You enable token-auth plug-in on Service, also need to specify the attributes config.auth_server_url:

$ curl -i -XPOST localhost:8001/services/aoho-blog/plugins \
    --data 'name=token-auth' \
    --data 'config.auth_server_url=<URL of verification API>'
复制代码

If the plug-in has its own database table, or there are demands on database tables or data tables, creating migrations directory in the plugin directory. According to using Postgres or Cassandra, create migrations / postgres.lua or migrations / cassandra.lua.

If the plug-in has its own database tables, but also need to create a plug-in directory daos.lua, returns the database table definition, if there is no separate database table, you do not need to create this file.

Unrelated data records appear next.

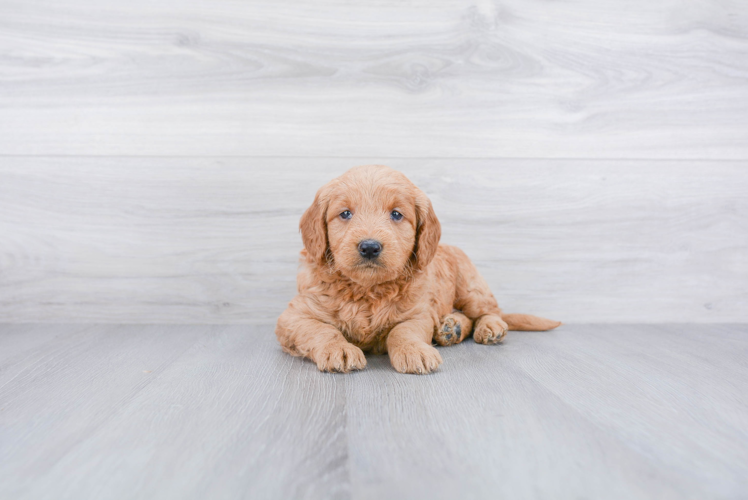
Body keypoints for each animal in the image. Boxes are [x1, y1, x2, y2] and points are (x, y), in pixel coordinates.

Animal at [276, 166, 560, 374]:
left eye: (396, 214)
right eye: (345, 213)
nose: (369, 247)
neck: (366, 291)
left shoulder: (418, 312)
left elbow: (402, 331)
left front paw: (414, 351)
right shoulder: (294, 316)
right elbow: (322, 329)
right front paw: (339, 349)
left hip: (471, 286)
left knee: (491, 312)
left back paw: (487, 328)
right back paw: (451, 328)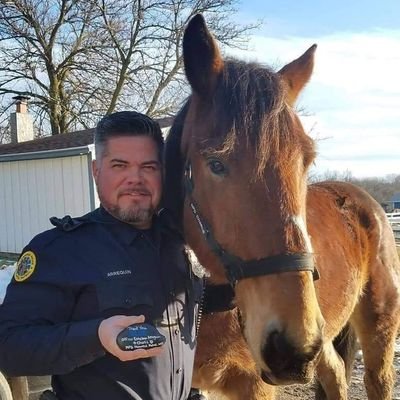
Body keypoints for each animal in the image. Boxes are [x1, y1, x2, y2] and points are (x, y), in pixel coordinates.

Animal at [163, 14, 400, 398]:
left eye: (306, 161)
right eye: (215, 164)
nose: (290, 346)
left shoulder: (255, 386)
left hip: (377, 325)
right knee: (334, 372)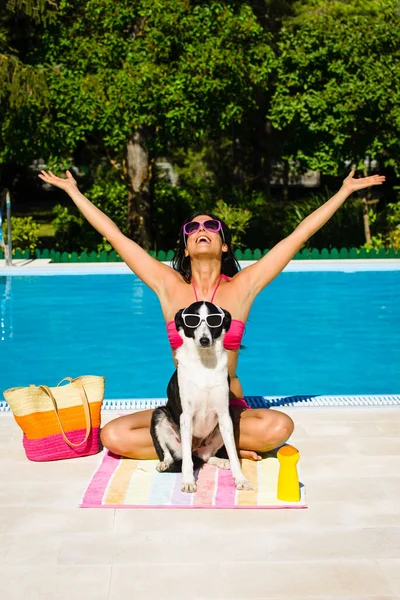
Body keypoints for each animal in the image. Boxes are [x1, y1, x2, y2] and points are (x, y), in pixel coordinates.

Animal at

Do not make too many presentations, readers can be combined chat before the author: unified authentication and authorization design and combat service in the micro-architecture , authentication and authorization server build, own try.

summary

Gateway is an integral part of the micro-service architecture basic services, this article describes how to use the micro Kong to build the services gateway. Compared to other gateway component, Kong in terms of ease of use and performance of outstanding performance, it is a modern cloud native gateway. Then he introduced the use of partial plug Kong. Kong official and community provides a rich API Gateway plugin configuration can be used. Finally, I realized the token-auth plugin in a custom text, Kong open plug-in mechanism, allows developers the flexibility to achieve specific business needs.